The same is true for just about any goal. Whatever you want in life, mistakes are inevitable. If you’re knocked down, you know what to do. Get up and try again. If it’s worth it, begin again.
How many detectives have been accused of being nosy? Quite a lot, I’m sure. It doesn’t bother them. With few qualms, they snoop, they spy, and they meddle. They wonder about things. Again, that desire to uncover the truth is a strong one. And lucky for us! It’s our own curiosity that keeps the pages turning late into the night. We want to know whodunit as much as our detectives do.
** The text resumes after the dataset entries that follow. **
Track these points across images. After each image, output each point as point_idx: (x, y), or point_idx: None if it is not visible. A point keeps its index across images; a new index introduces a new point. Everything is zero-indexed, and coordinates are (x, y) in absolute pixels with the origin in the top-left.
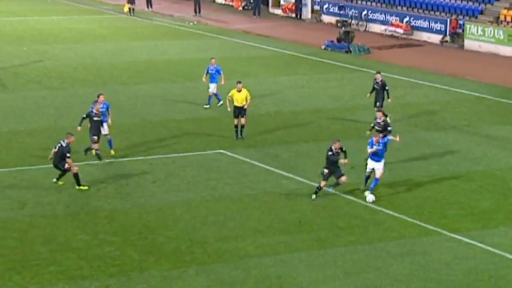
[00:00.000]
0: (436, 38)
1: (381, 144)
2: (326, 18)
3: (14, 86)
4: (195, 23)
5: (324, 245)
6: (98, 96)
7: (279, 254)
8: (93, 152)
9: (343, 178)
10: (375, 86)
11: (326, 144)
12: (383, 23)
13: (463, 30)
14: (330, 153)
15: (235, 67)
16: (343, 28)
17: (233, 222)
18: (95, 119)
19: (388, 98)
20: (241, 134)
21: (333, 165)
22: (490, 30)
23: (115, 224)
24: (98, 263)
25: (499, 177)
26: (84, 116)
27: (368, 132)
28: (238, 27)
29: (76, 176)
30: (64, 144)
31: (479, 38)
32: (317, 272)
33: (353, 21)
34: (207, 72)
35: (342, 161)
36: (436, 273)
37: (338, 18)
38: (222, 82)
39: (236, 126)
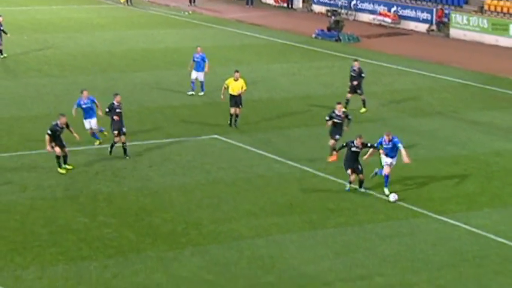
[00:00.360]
0: (422, 27)
1: (390, 144)
2: (317, 8)
3: (16, 74)
4: (190, 12)
5: (314, 227)
6: (82, 92)
7: (271, 235)
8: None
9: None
10: (352, 73)
11: (317, 130)
12: (371, 12)
13: (448, 20)
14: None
15: (228, 55)
16: (333, 17)
17: (227, 204)
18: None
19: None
20: (235, 124)
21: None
22: (475, 20)
23: (113, 207)
24: (96, 244)
25: (483, 161)
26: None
27: (329, 123)
28: (232, 16)
29: (57, 157)
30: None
31: (464, 27)
32: (308, 252)
33: (343, 11)
34: (193, 60)
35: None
36: (423, 253)
37: (328, 8)
38: (206, 69)
39: (231, 115)
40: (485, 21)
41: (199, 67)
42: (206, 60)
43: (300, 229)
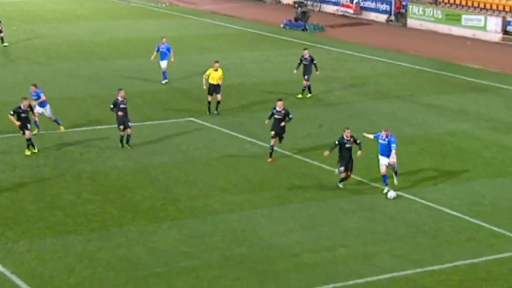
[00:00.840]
0: (382, 18)
1: (386, 140)
2: (285, 0)
3: (5, 62)
4: (167, 4)
5: (283, 202)
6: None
7: (244, 210)
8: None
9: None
10: (304, 62)
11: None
12: (335, 4)
13: (406, 11)
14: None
15: (203, 43)
16: (300, 9)
17: (202, 182)
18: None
19: (317, 70)
20: (216, 109)
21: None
22: (430, 11)
23: (96, 185)
24: (81, 219)
25: (438, 140)
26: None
27: (267, 121)
28: (206, 8)
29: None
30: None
31: (420, 17)
32: (277, 225)
33: (309, 3)
34: (158, 50)
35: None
36: (382, 226)
37: (295, 0)
38: (172, 59)
39: (209, 103)
40: (439, 12)
41: (164, 57)
42: (171, 51)
43: (270, 204)
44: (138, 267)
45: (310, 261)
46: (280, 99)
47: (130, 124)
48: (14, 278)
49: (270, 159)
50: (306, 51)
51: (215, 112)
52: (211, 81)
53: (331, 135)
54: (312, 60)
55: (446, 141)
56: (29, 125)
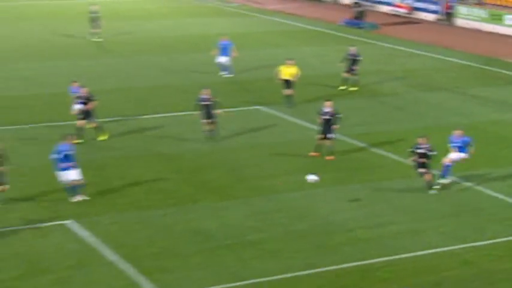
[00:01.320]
0: (432, 17)
1: (459, 142)
2: (343, 0)
3: (96, 54)
4: (239, 4)
5: (341, 183)
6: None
7: (305, 190)
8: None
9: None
10: (350, 57)
11: (344, 102)
12: (388, 4)
13: (454, 11)
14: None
15: (268, 39)
16: (357, 8)
17: (268, 164)
18: None
19: (357, 66)
20: (289, 103)
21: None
22: (476, 11)
23: (173, 165)
24: (159, 196)
25: (482, 129)
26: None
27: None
28: (272, 7)
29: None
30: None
31: (467, 17)
32: (335, 204)
33: (365, 3)
34: (219, 46)
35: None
36: (430, 205)
37: (353, 0)
38: (234, 54)
39: (285, 96)
40: (484, 12)
41: (224, 52)
42: (231, 46)
43: (329, 185)
44: (209, 239)
45: (363, 236)
46: (328, 100)
47: (214, 118)
48: (103, 247)
49: (314, 153)
50: (353, 48)
51: (289, 105)
52: (283, 76)
53: (383, 123)
54: (357, 56)
55: (489, 130)
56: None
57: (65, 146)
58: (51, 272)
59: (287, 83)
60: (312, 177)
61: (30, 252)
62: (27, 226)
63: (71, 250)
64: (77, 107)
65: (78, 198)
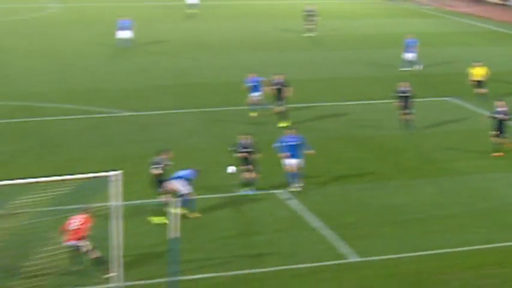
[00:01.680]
0: None
1: None
2: None
3: (311, 48)
4: (431, 7)
5: None
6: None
7: (487, 172)
8: None
9: None
10: None
11: None
12: None
13: None
14: None
15: (458, 39)
16: None
17: (456, 148)
18: None
19: None
20: (484, 100)
21: None
22: None
23: (372, 146)
24: (358, 172)
25: None
26: None
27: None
28: (463, 10)
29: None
30: None
31: None
32: None
33: None
34: (405, 44)
35: None
36: None
37: None
38: (416, 49)
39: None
40: None
41: (410, 50)
42: (417, 43)
43: (509, 170)
44: (401, 212)
45: None
46: (500, 100)
47: (412, 109)
48: (308, 215)
49: (496, 154)
50: None
51: (484, 101)
52: (474, 78)
53: None
54: None
55: None
56: None
57: (288, 138)
58: (262, 233)
59: (479, 83)
60: (231, 169)
61: (246, 216)
62: (244, 193)
63: (280, 216)
64: (254, 94)
65: (296, 186)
As I stated at the outset, mystery speaks to us on many levels. We want to know what’s behind the secret door. And we want to find out what it all means. We seek to understand. But I think, sometimes, we can also enjoy the not-knowing. As Einstein said, “Curiosity has its own reason for existing. One cannot help but be in awe when he contemplates the mysteries of eternity, of life, of the marvelous structure of reality.”
To be curious is to be present. It’s to appreciate the little things, to experience fascination and joy and wonder.
“If you live in awareness, it is easy to see miracles everywhere.” – Thich Nhat Hahn, The Way of Gratitude: Readings for a Joyful Life
What might you see if you keep your eyes open? What whispers might you hear, if only you would listen? How might your life be brighter and more interesting? Like an inquisitive, headstrong sleuth, why not dare to find out?